Red Deer city council voted to send the issue back to administration, which will return with a report within three months that will include the latest number and densities of secondary suites in neighbourhoods.
Coun. Lawrence Lee put the issue on the front burner with a notice of motion in July calling on the city to limit the number of secondary suites to 10 per cent in any one neighbourhood and on any one street.
Current city planning regulations permit 15 per cent of homes in a neighbourhood to have secondary suites. They are allowed in most residential areas and are approved by the planning department if they meet the guidelines.
Exceptions, such as cases where the 15 per cent threshold has already been met, go to the municipal planning commission for a decision.
There is no restriction on the percentage of secondary suites on any given street.

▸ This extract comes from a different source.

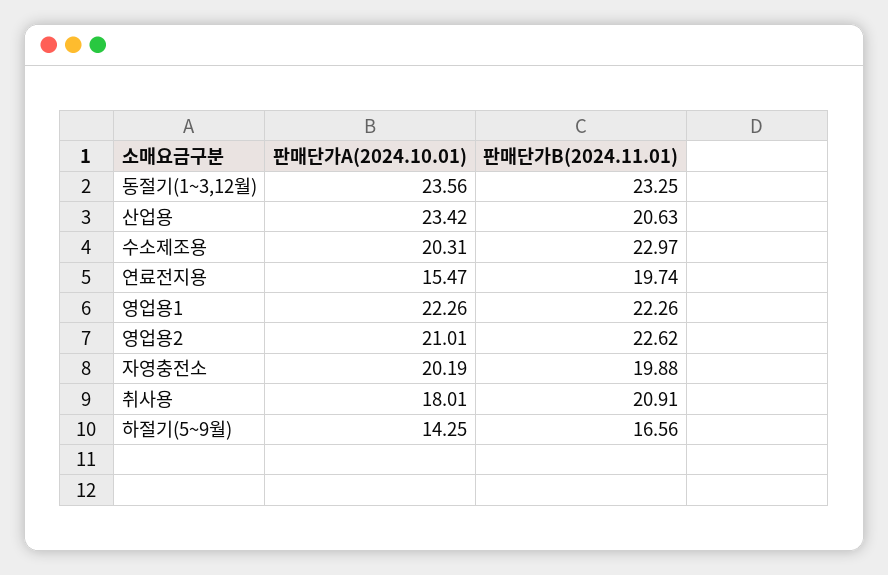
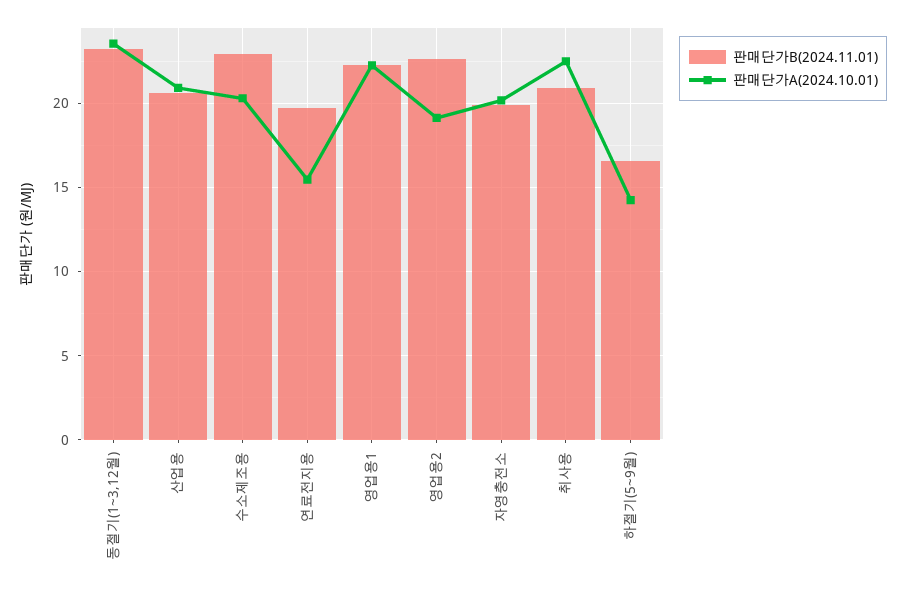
판매단가A(2024.10.01), 산업용: 23.42 -> 21
판매단가A(2024.10.01), 영업용2: 21.01 -> 19
판매단가A(2024.10.01), 취사용: 18.01 -> 22.5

In his motion, Lee says the current policy could result in “clustering” of secondary suites, leading to noise, traffic and parking problems among other issues.
Lee said when the densities were set years ago Red Deer was facing a housing crunch and options were limited. There are more housing options available now, including affordable housing, and he believes the current limits on the suites are too high.
Some neighbourhoods are already over the 15 per cent threshold and others are between 10 and 15 per cent.
“What I want to do is reduce overall the percentage of secondary suites in the city because I feel we have enough housing choices,” said Lee.
“Affordable housing should be met through proper design, proper build and proper facilities and amenities along with secondary suites.”
Otherwise, an abundance of secondary suites can lead to fire and safety concerns and neighbourhood problems, such as parking shortages.
City staff supported keeping the current system, which leaves it up to the planning staff or the municipal planning commission to weigh secondary suite applications, taking into account density, availability of parking, the nature of the site and other considerations.
Lee said while 10 per cent might not be the density number, a compromise that is less than 15 per cent could work.